— START OF Extracted entries —

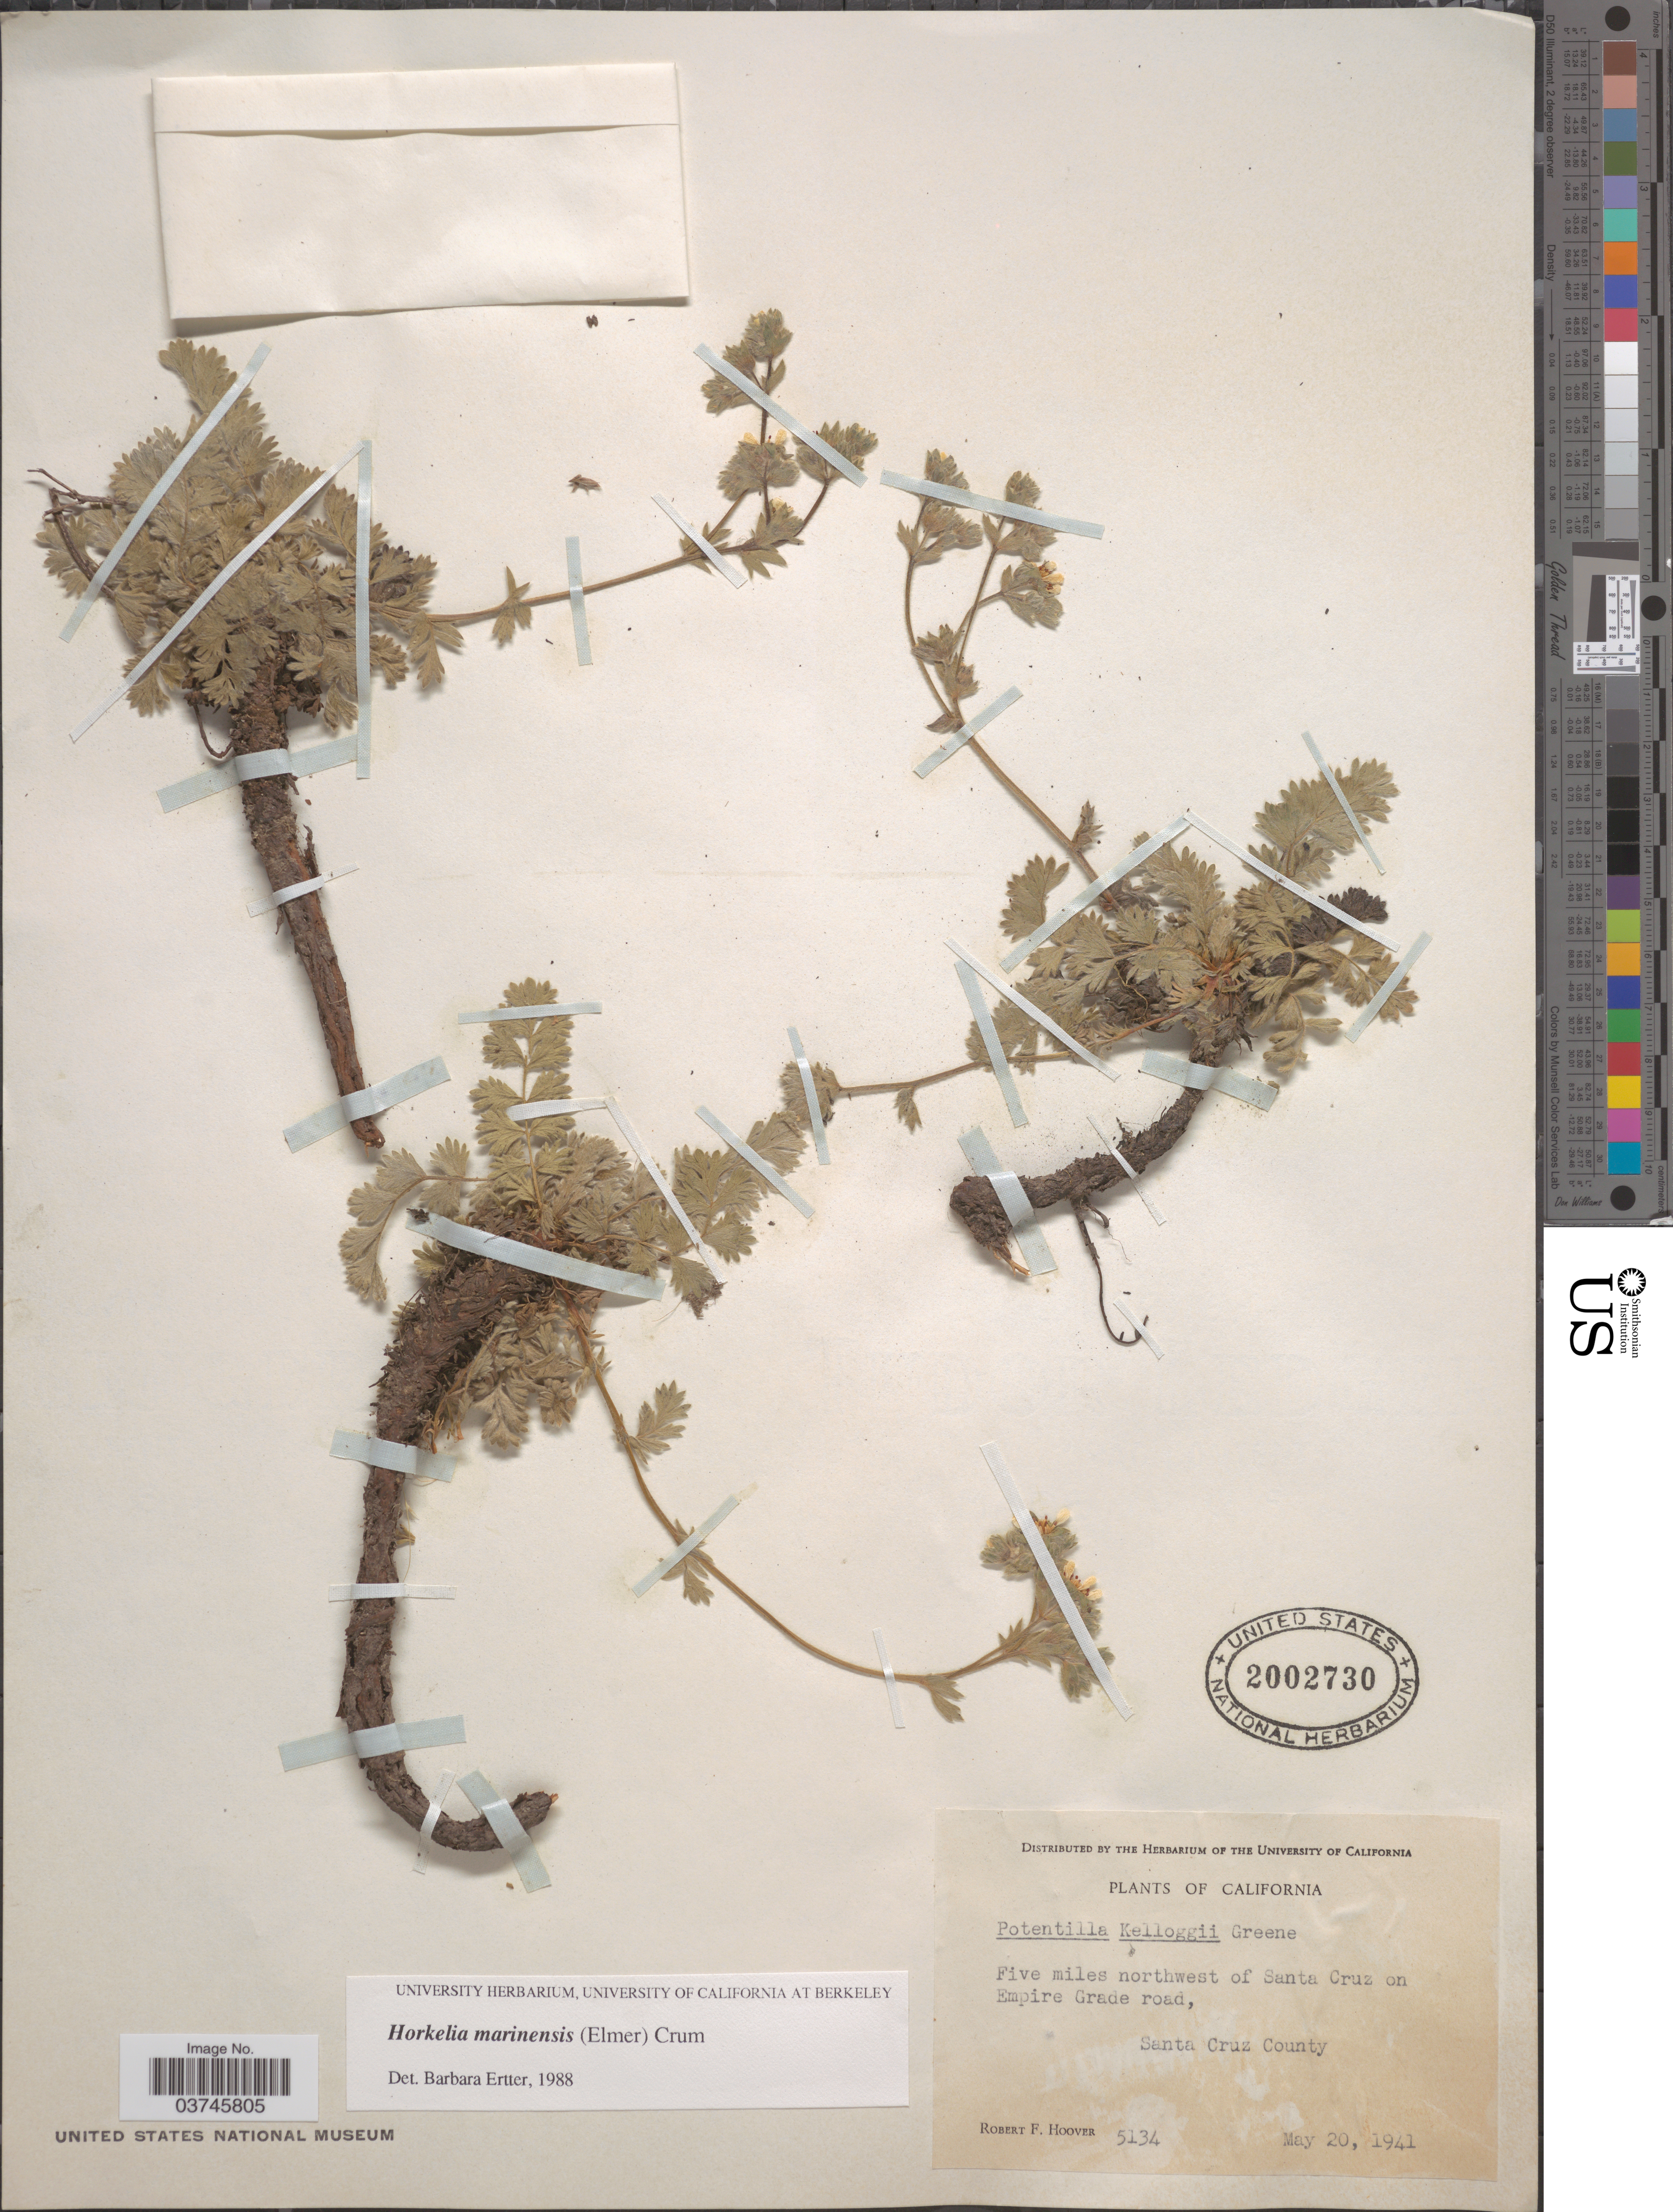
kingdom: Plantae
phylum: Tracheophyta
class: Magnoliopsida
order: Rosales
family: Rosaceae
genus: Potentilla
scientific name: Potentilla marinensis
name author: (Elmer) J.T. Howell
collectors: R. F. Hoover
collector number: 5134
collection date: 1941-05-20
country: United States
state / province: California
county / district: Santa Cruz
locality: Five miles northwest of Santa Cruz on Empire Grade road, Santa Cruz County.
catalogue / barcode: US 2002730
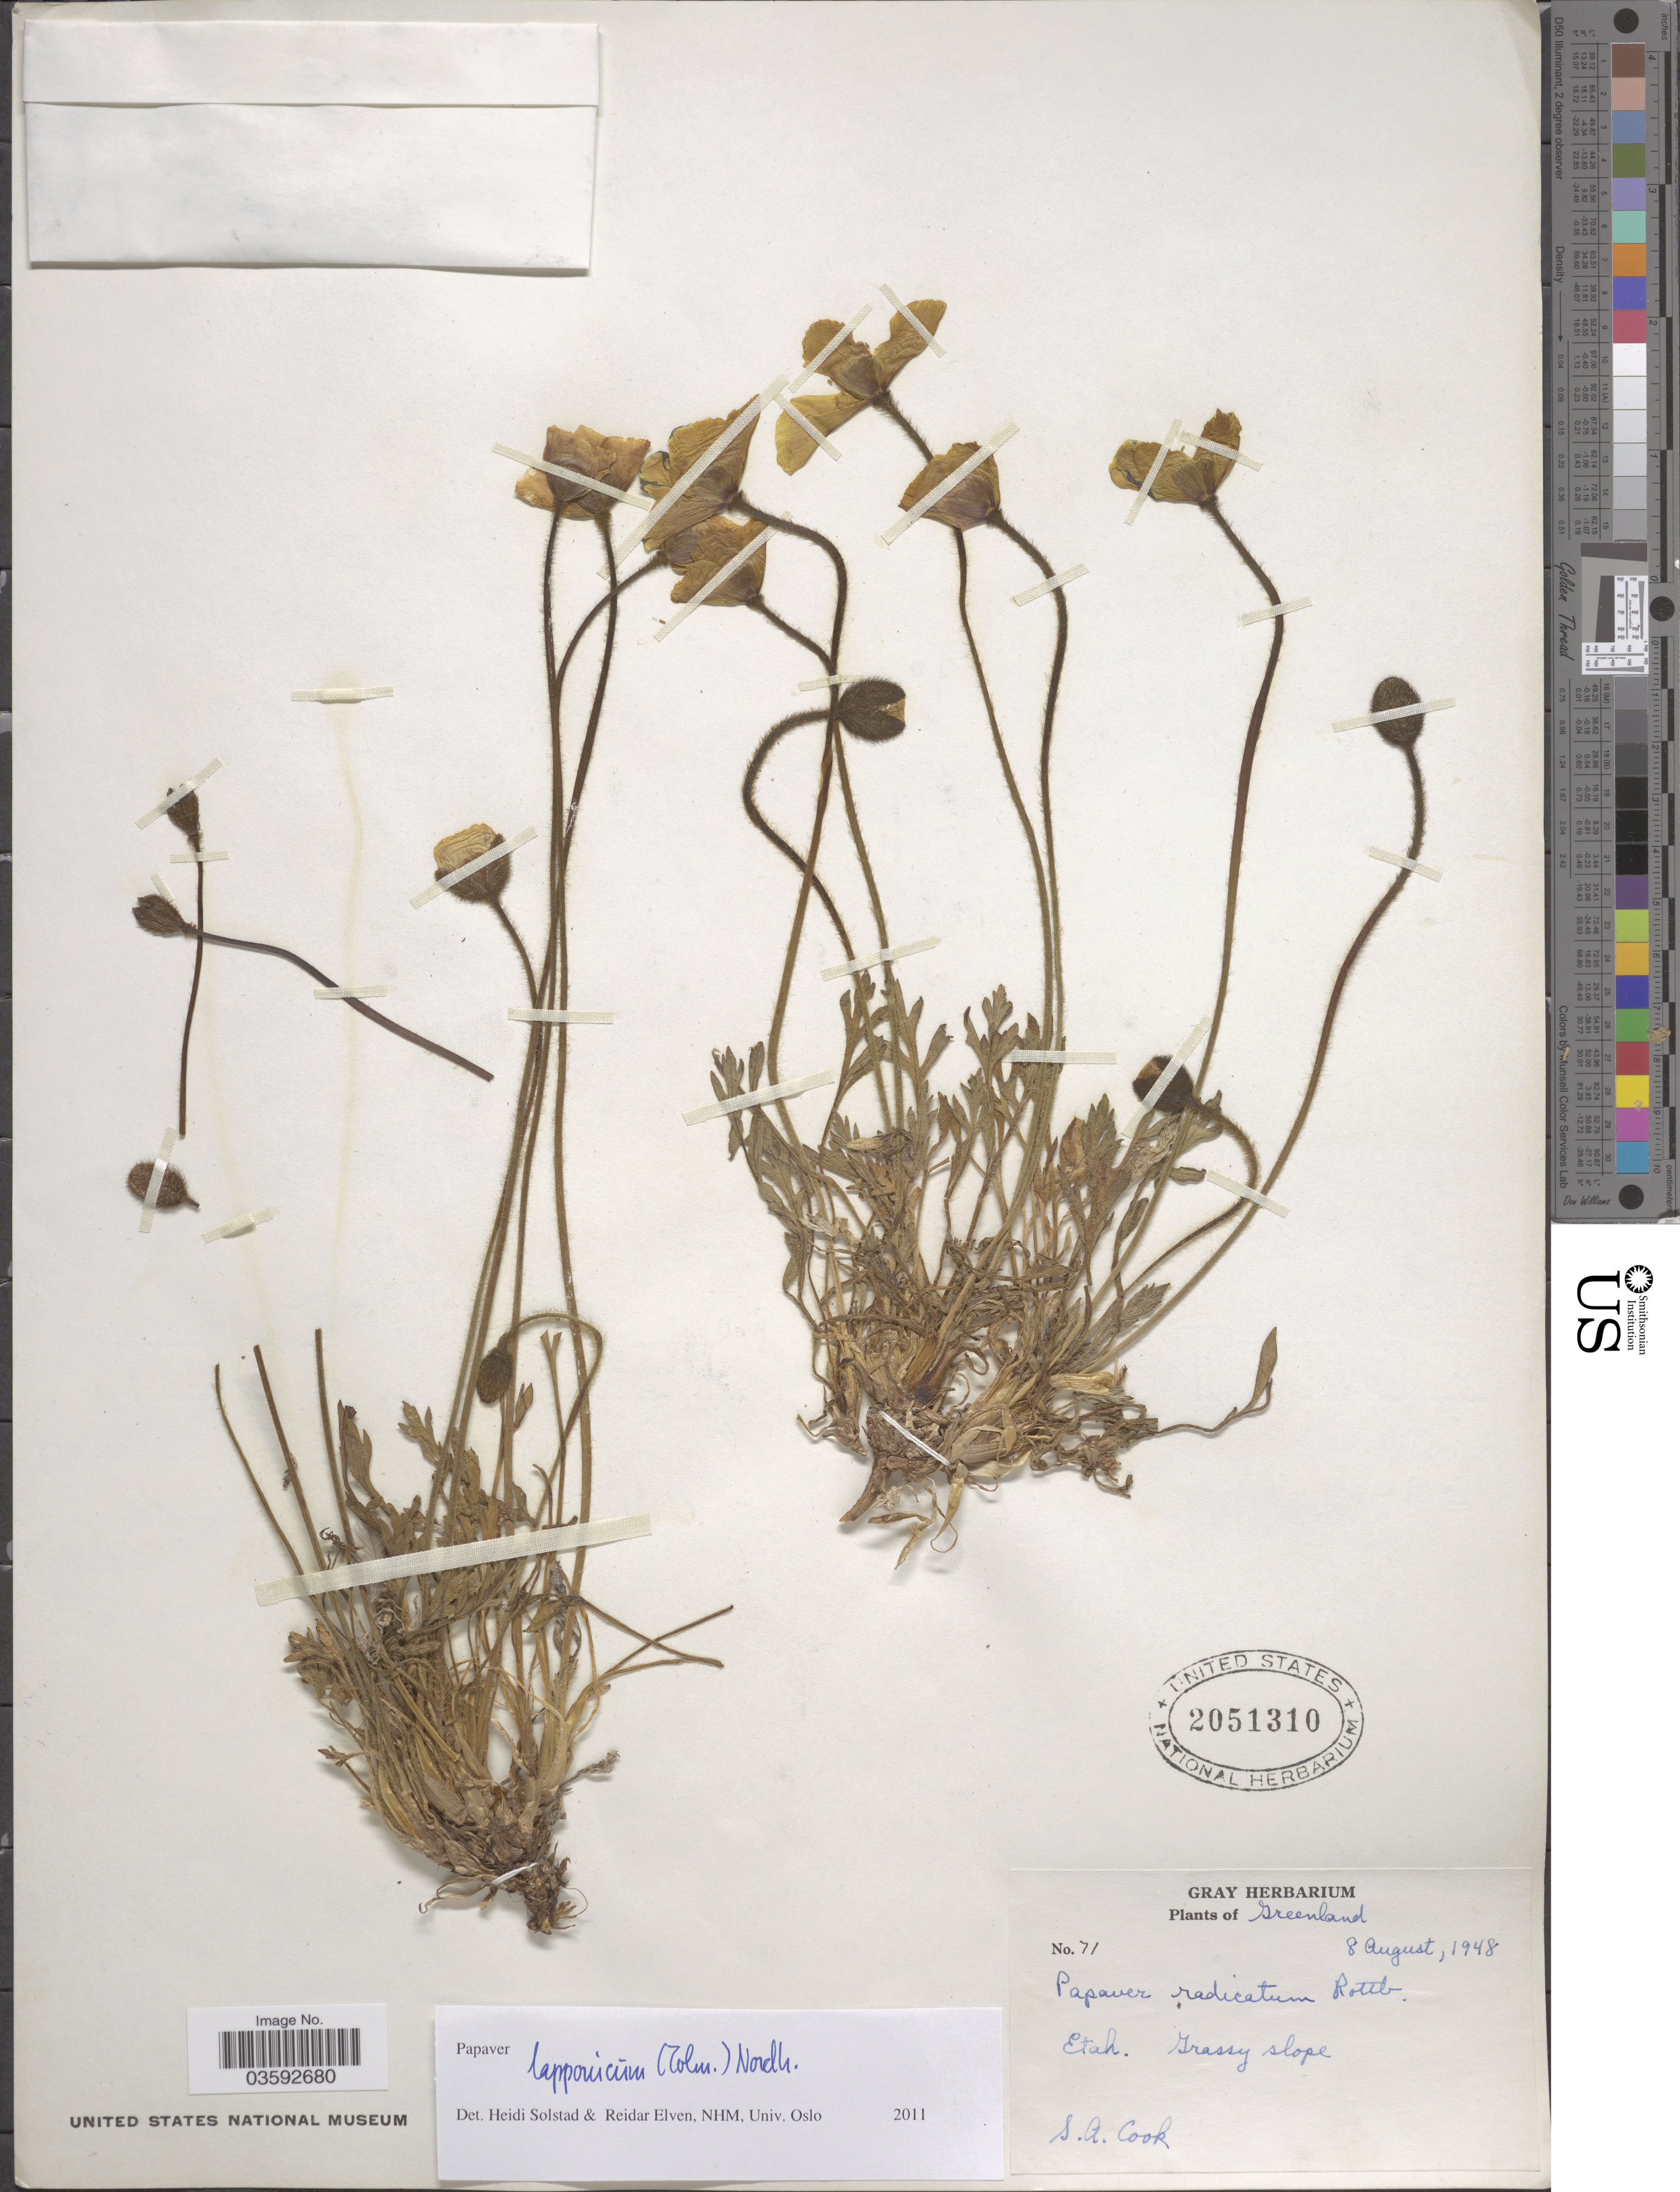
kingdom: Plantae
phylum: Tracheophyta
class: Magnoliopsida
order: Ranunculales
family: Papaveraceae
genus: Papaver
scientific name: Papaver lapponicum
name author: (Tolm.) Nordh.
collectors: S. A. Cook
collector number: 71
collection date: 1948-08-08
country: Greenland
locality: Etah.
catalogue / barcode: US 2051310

— END OF Extracted entries —

[Written exercise]: Switch every "collector number" in the data above to "field number", then write out all the lines again with nothing else changed and the pictures left out.

[Response]:
kingdom: Plantae
phylum: Tracheophyta
class: Magnoliopsida
order: Rosales
family: Rosaceae
genus: Potentilla
scientific name: Potentilla marinensis
name author: (Elmer) J.T. Howell
collectors: R. F. Hoover
field number: 5134
collection date: 1941-05-20
country: United States
state / province: California
county / district: Santa Cruz
locality: Five miles northwest of Santa Cruz on Empire Grade road, Santa Cruz County.
catalogue / barcode: US 2002730
kingdom: Plantae
phylum: Tracheophyta
class: Magnoliopsida
order: Ranunculales
family: Papaveraceae
genus: Papaver
scientific name: Papaver lapponicum
name author: (Tolm.) Nordh.
collectors: S. A. Cook
field number: 71
collection date: 1948-08-08
country: Greenland
locality: Etah.
catalogue / barcode: US 2051310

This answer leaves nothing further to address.